John Heath (18 January 1922 - 6 July 1987) FRES was an English entomologist, specialising in lepidoptera. He helped to established data banks as a tool for conservation policy, both at a national and local level; was chief editor of The Moths and Butterflies of Great Britain and Ireland; and helped to develop the Heath Trap, a portable moth light used for recording moths at light.

==Personal life==
Born in Worcester on 18 January 1922, his father Frederick Heath had been an officer in the Indian Army, who had taken a teaching job in Southampton and became the head of an elementary school in Winchester. John attended King Edward VI School, Southampton. His interest in entomology developed as a youth spent in and around the Hamble estuary, Hampshire. An intention to go to Cambridge to study electronics did not happen because of army service during the Second World War. While employed by the Nature Conservancy at Merlewood he married Joan Broomfield in 1955; their son was born a year later.

==Career==
Following service in the army during the war, Heath was employed by the Biological Research Department of Pest Control, near Cambridge from 1947 - 1952. In 1953 Heath joined the Nature Conservancy and was based at the Merlewood Research Station in Cumbria (at that time part of Lancashire).

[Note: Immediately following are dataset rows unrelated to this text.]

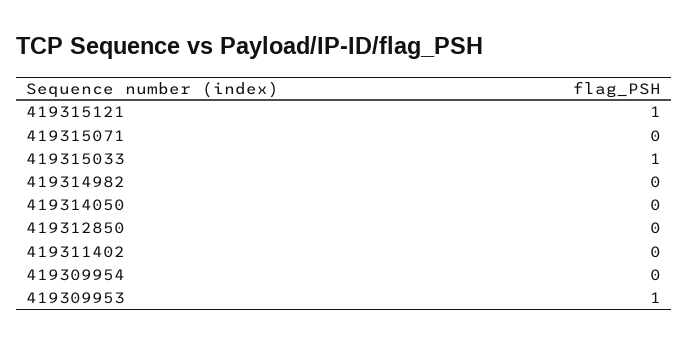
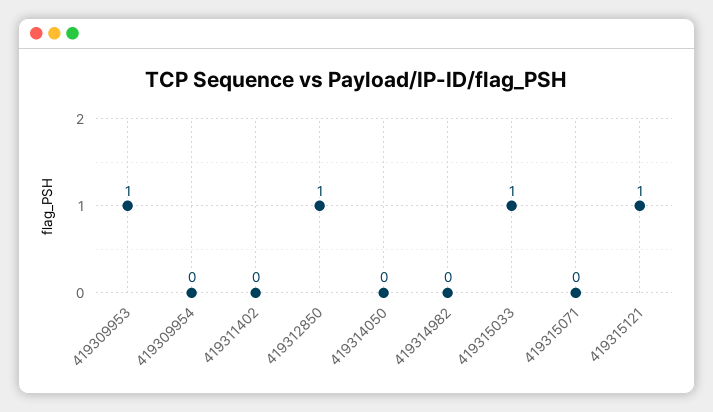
  {
    "419315121": 1,
    "419315071": 0,
    "419315033": 1,
    "419314982": 0,
    "419314050": 0,
-   "419312850": 0,
+   "419312850": 1,
    "419311402": 0,
    "419309954": 0,
    "419309953": 1
  }

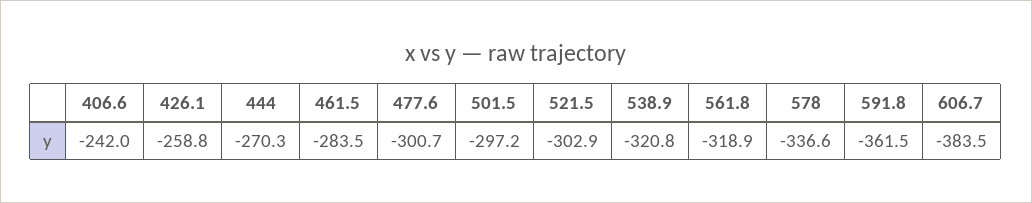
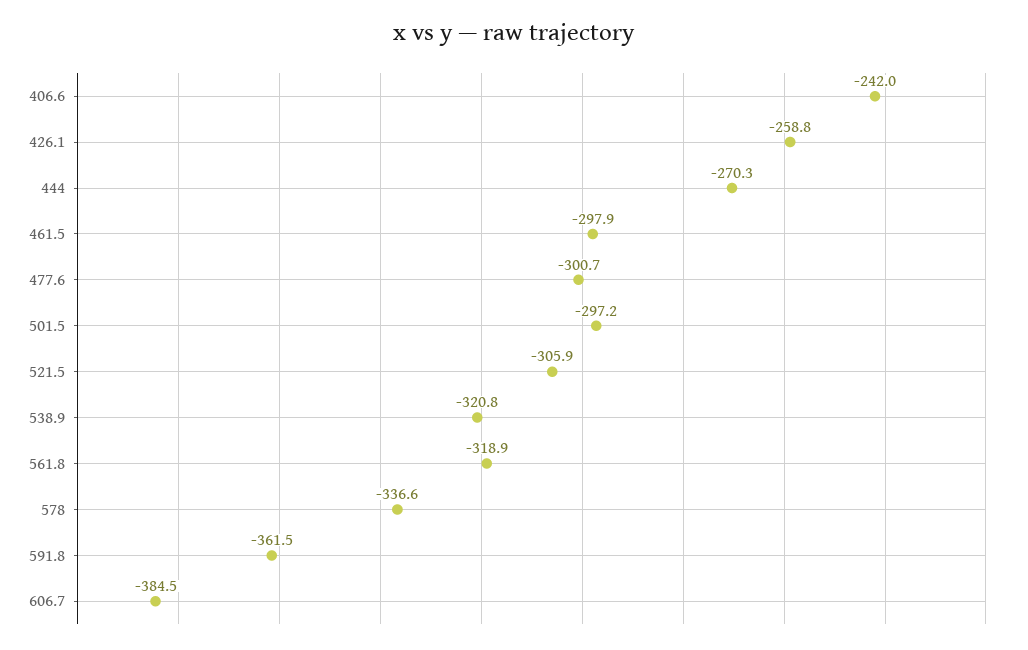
  {
    "406.6": -242,
    "426.1": -258.8,
    "444": -270.3,
-   "461.5": -283.5,
+   "461.5": -297.9,
    "477.6": -300.7,
    "501.5": -297.2,
-   "521.5": -302.9,
+   "521.5": -305.9,
    "538.9": -320.8,
    "561.8": -318.9,
    "578": -336.6,
    "591.8": -361.5,
-   "606.7": -383.5
+   "606.7": -384.5
  }

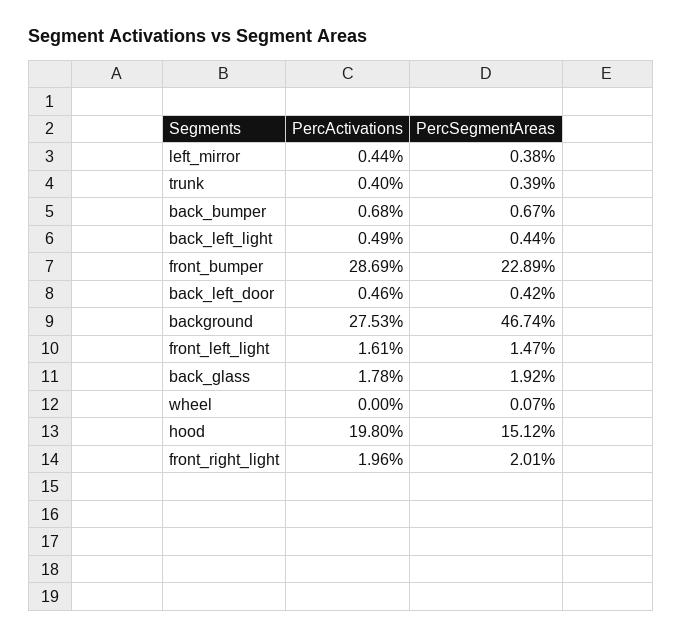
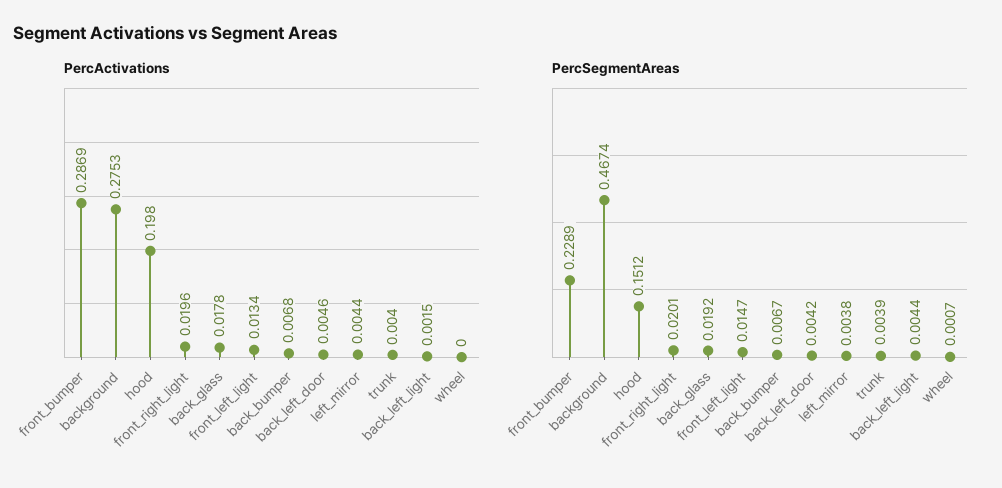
  {
    "PercActivations": {
      "left_mirror": 0.0044,
      "trunk": 0.004,
      "back_bumper": 0.0068,
-     "back_left_light": 0.0049,
+     "back_left_light": 0.0015,
      "front_bumper": 0.2869,
      "back_left_door": 0.0046,
      "background": 0.2753,
-     "front_left_light": 0.0161,
+     "front_left_light": 0.0134,
      "back_glass": 0.0178,
      "wheel": 0,
      "hood": 0.198,
      "front_right_light": 0.0196
    },
    "PercSegmentAreas": {
      "left_mirror": 0.0038,
      "trunk": 0.0039,
      "back_bumper": 0.0067,
      "back_left_light": 0.0044,
      "front_bumper": 0.2289,
      "back_left_door": 0.0042,
      "background": 0.4674,
      "front_left_light": 0.0147,
      "back_glass": 0.0192,
      "wheel": 0.0007,
      "hood": 0.1512,
      "front_right_light": 0.0201
    }
  }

In 1967 Heath moved to Monkswood Experimental Research Station where he worked until his retirement in 1982 where he was head of the Biological Records Centre.

Heath described the now eponymous portable trap in 1965.

A founder member and vice-president of the Society of European Lepidopterology, Heath was particularly interested in the Micropterigidae and bequeathed his specimen collection to the Natural History Museum, London. John Heath was chief editor of the Moths and Butterflies of Great Britain and Ireland series, published by Harley Books.